[Start of section]

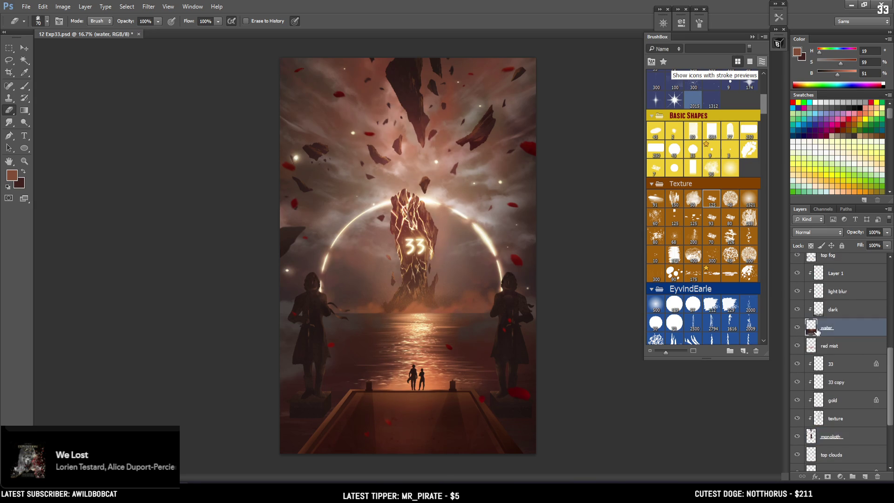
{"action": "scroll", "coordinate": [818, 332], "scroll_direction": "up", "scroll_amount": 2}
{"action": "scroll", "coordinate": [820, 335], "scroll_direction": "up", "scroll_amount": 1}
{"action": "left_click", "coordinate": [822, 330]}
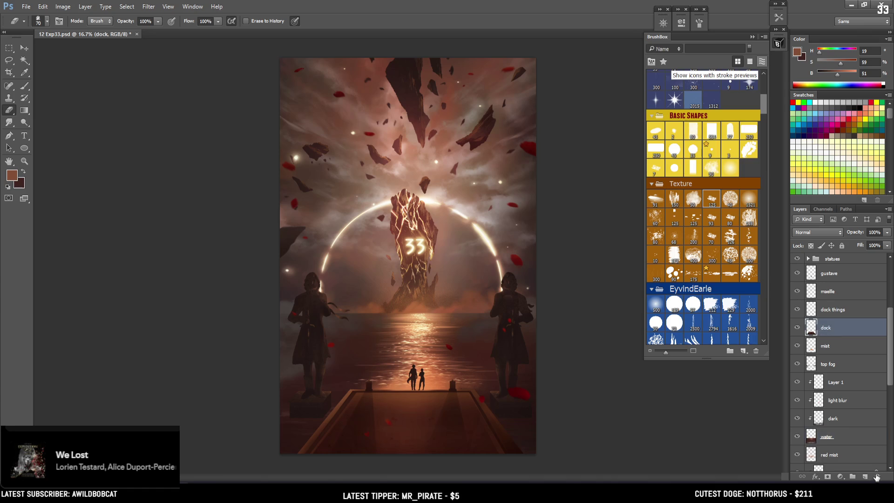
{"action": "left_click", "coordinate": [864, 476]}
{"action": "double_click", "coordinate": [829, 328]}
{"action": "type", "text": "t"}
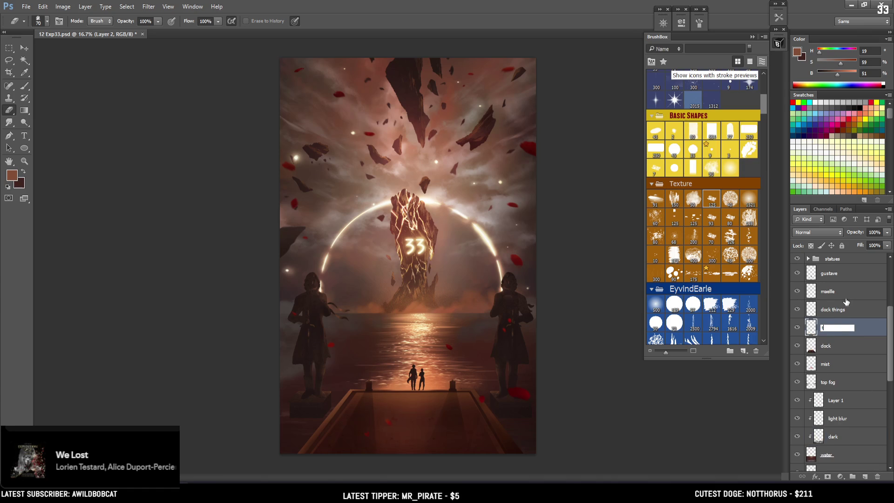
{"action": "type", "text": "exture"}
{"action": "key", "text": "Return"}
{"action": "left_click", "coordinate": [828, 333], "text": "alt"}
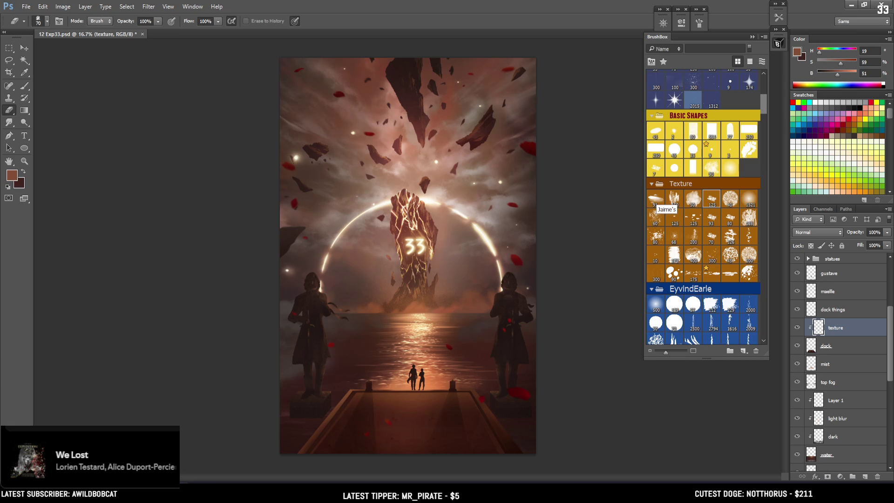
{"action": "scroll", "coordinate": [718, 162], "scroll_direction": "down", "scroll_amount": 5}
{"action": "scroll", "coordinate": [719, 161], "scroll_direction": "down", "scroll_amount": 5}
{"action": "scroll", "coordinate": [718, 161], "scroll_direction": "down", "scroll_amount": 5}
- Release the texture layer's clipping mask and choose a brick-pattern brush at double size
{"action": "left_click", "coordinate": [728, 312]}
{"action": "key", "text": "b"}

[End of section]

→ WORK REQUIRED: Please reprint the whole listing exactly and omit its pictures.

→ SOLUTION BELOW:
{"action": "scroll", "coordinate": [818, 332], "scroll_direction": "up", "scroll_amount": 2}
{"action": "scroll", "coordinate": [820, 335], "scroll_direction": "up", "scroll_amount": 1}
{"action": "left_click", "coordinate": [822, 330]}
{"action": "left_click", "coordinate": [864, 476]}
{"action": "double_click", "coordinate": [829, 328]}
{"action": "type", "text": "t"}
{"action": "type", "text": "exture"}
{"action": "key", "text": "Return"}
{"action": "left_click", "coordinate": [828, 333], "text": "alt"}
{"action": "scroll", "coordinate": [718, 162], "scroll_direction": "down", "scroll_amount": 5}
{"action": "scroll", "coordinate": [719, 161], "scroll_direction": "down", "scroll_amount": 5}
{"action": "scroll", "coordinate": [718, 161], "scroll_direction": "down", "scroll_amount": 5}
- Release the texture layer's clipping mask and choose a brick-pattern brush at double size
{"action": "left_click", "coordinate": [728, 312]}
{"action": "key", "text": "b"}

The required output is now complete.